Pada bulan Mei lalu, Presiden AS Joe Biden menandatangani undang-undang bipartisan yang memberi penegakan hukum instrumen tambahan untuk meningkatkan pelaporan dan investigasi insiden rasis atau semacamnya.
"Semua orang mengira Covid datang dari China, dan sebagai orang China, saya merasakannya sampai ke hati," kata Tsai.
"Ada periode waktu ketika setiap hari Anda bangun, Anda melihat laporan baru tentang kejahatan kebencian anti-Asia," imbuhnya.
Tsai adalah anggota dari Asian American Foundation yang baru dibentuk, yang diluncurkan tahun ini dengan tujuan mendukung orang Asia-Amerika dan Kepulauan Pasifik melalui berbagai kegiatan filantropi.
Co-founder Yahoo Jerry Yang, co-President KKR Joseph Bae dan pendiri Himalaya Capital Li Lu juga ada di jajaran pengurus.
Hal yang paling mendesak, kata Tsai, kelompok itu ingin mulai mengatasi kurangnya yayasan dan program tanggung jawab sosial perusahaan (CSR) yang secara khusus ditujukan untuk masalah yang dialami orang Asia Amerika dan Kepulauan Pasifik.

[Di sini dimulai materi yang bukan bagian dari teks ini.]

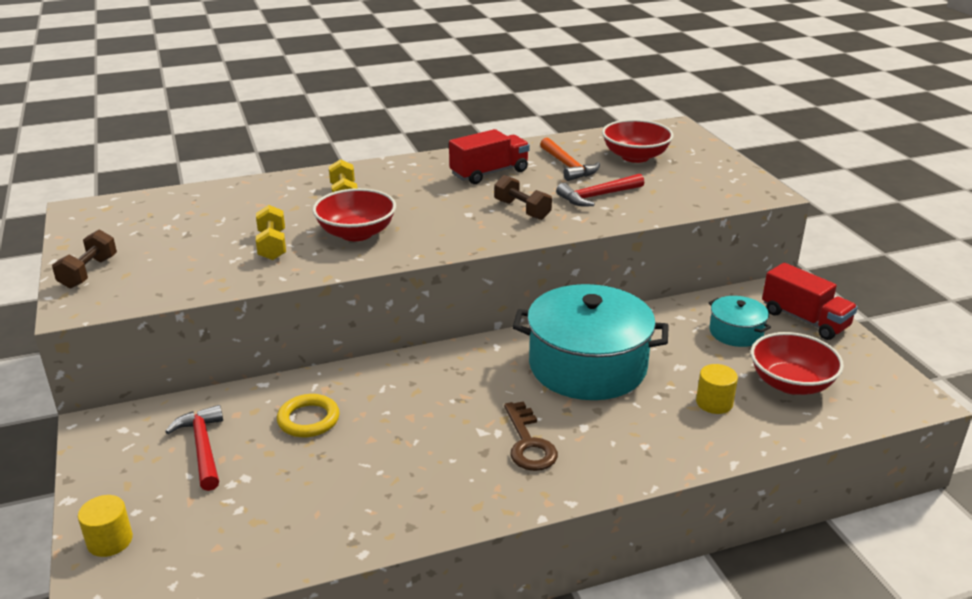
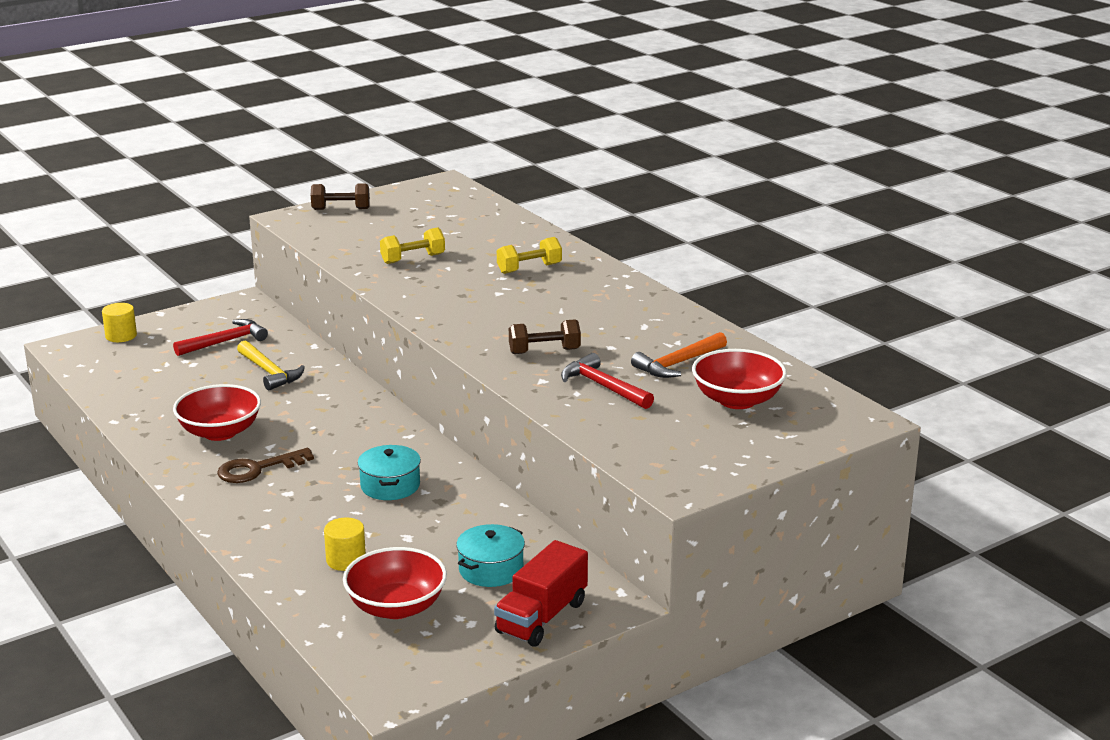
camera: 75 degrees right, 5 degrees down
yellow ring [277,394,340,437] -> yellow hammer [237,341,305,390]
red bowl [312,188,396,241] -> red bowl moved to [173,384,261,441]
red truck [449,129,530,184] -> none
brown dumbbell [494,175,552,220] -> brown dumbbell turned 45 degrees clockwise [509,319,581,354]
turquoise pot [513,284,669,400] -> turquoise pot [358,445,421,500], size x0.48

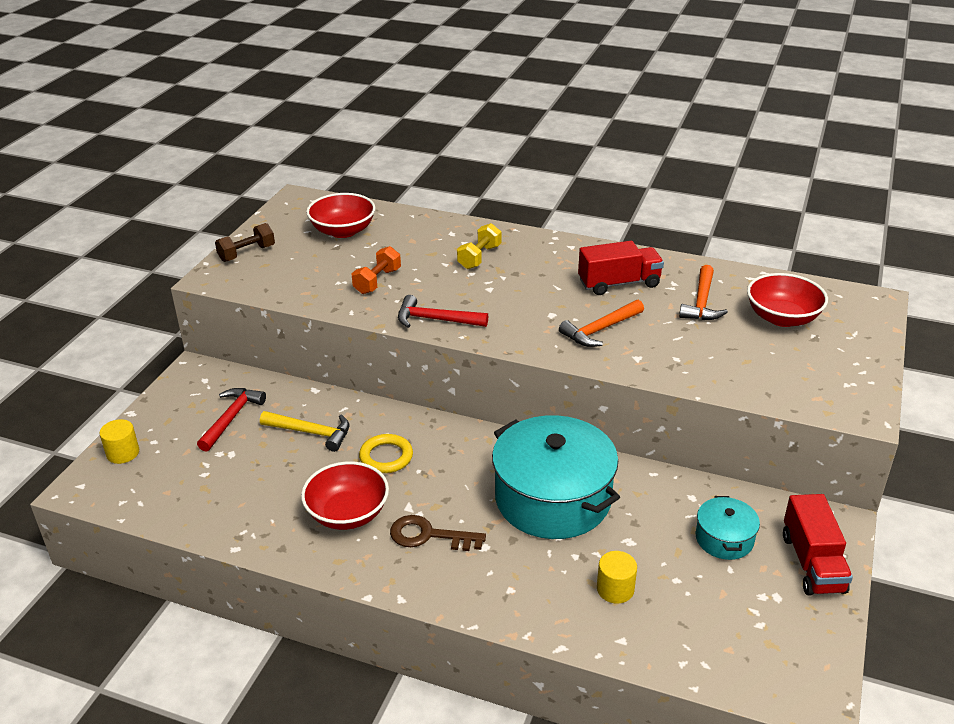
camera: 35 degrees left, 10 degrees up
brown key [217,448,314,483] -> brown key turned 75 degrees clockwise [390,515,486,551]
red bowl [343,547,447,619] -> red bowl moved to [306,193,376,238]
turquoise pot [358,445,421,500] -> turquoise pot [492,415,620,539], size x2.10
yellow dumbbell [380,227,445,264] -> orange dumbbell [352,246,401,294]
brown dumbbell [509,319,581,354] -> orange hammer [559,300,644,347]
red hammer [561,353,654,409] -> red hammer moved to [398,295,488,328]
none -> yellow ring [359,434,413,473]
none -> red truck [578,241,664,295]

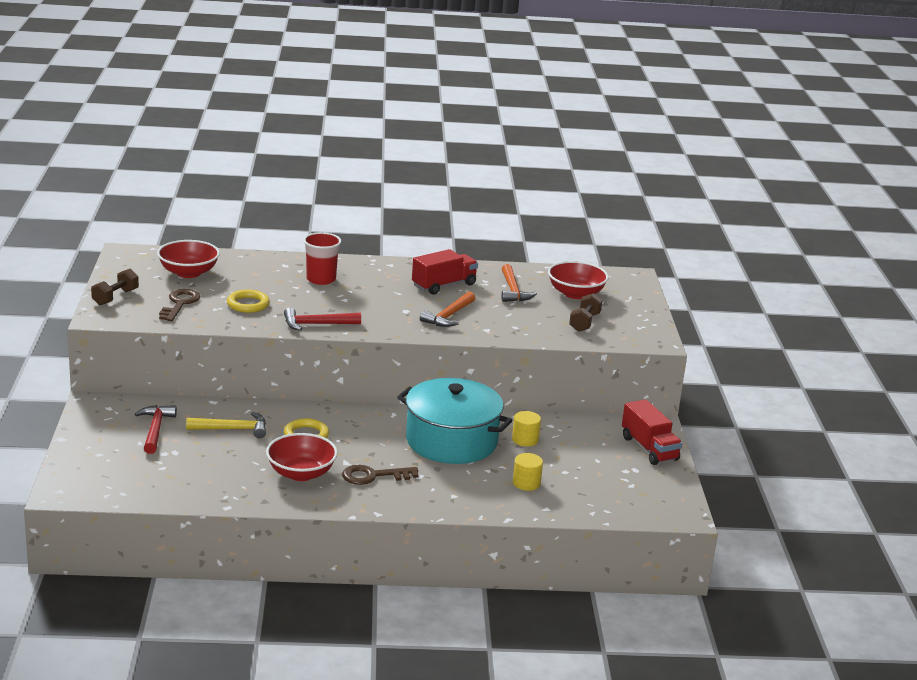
camera: 25 degrees left, 10 degrees down
yellow cylinder [100,419,139,464] -> yellow cylinder moved to [512,411,541,447]
orange dumbbell [352,246,401,294] -> yellow ring [227,290,270,313]
yellow dumbbell [457,223,501,269] -> red cup [303,232,341,285]
turquoise pot [696,496,760,560] -> none
none -> brown key [159,289,200,321]
none -> brown dumbbell [569,293,602,332]

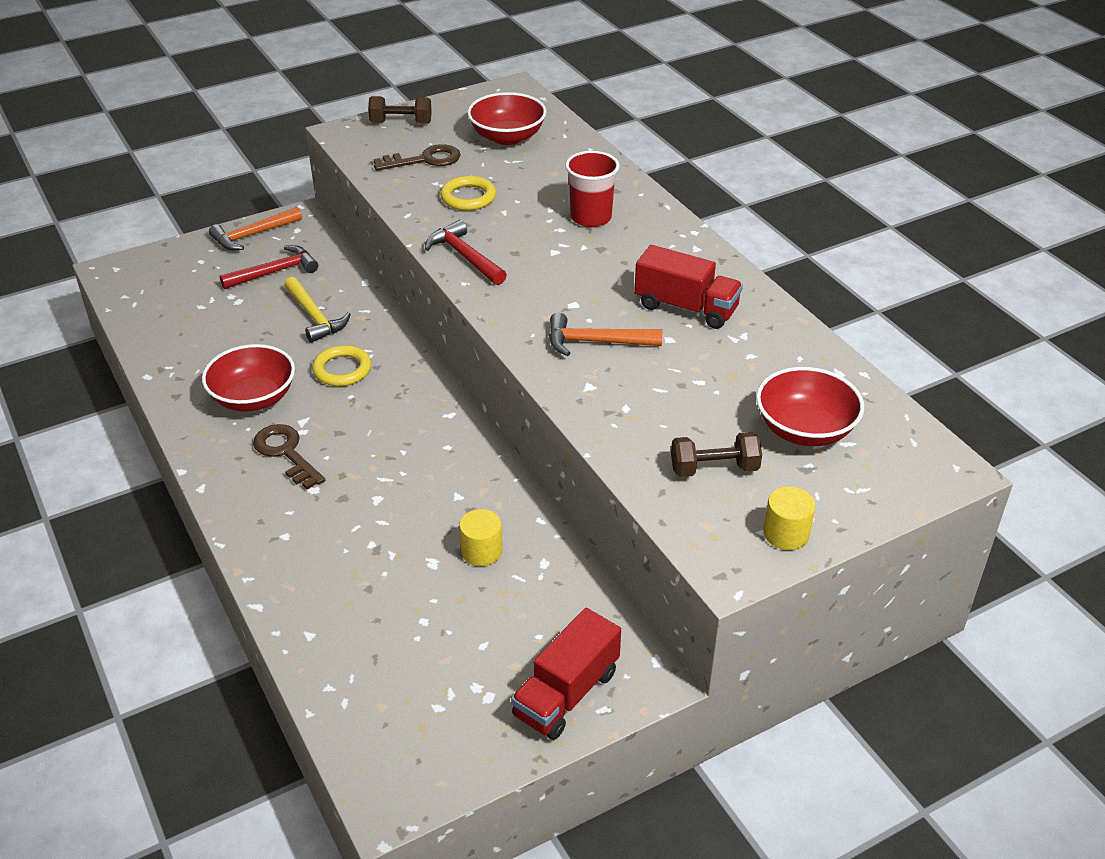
camera: 65 degrees right, 15 degrees up
turquoise pot [397,378,512,464] -> none
orange hammer [501,264,537,302] -> orange hammer moved to [209,207,302,250]
yellow cylinder [513,453,543,491] -> yellow cylinder moved to [763,486,816,550]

Dalam catatan Tsai, ulan lalu, Asian American Foundation mengumumkan telah menerima lebih dari US$ 1 miliar atau sekitar Rp 14,3 triliun (kurs Rp 14.300/US$) dalam bentuk komitmen.
"Tidak semua uang itu akan masuk ke yayasan," kata Tsai.
"Sebagian besar uang itu akan dihabiskan untuk organisasi Asia-Amerika lainnya yang melakukan pekerjaan hebat dalam [perkara] anti-kebencian, membuat orang keluar dan memberikan suara, dan semua pekerjaan hebat yang mereka lakukan."
Dalam wawancara CNBC International di markas Brooklyn Nets, Barclays Center, tersebut, Tsai juga menjawab pertanyaan baru-baru ini tentang mundurnya co-founder Alibaba Jack Ma dari kehidupan publik, seiring dengan rentetan konflik Ma dengan pemerintah China.
"Dia sedang bersembunyi [dari sorotan publik] saat ini. Saya berbicara dengannya setiap hari," kata Tsai, yang menambahkan bahwa Ma fokus pada hobi dan filantropi.
Forbes mencatat Joseph Tsai masuk urutan 189 terkaya di dunia dengan kekayaan bersih US$ 11 miliar per 16 Juni ini, atau setara dengan Rp 157 triliun, turun sebesar US$ 51 juta atau Rp 729 miliar dari posisi sebelumnya.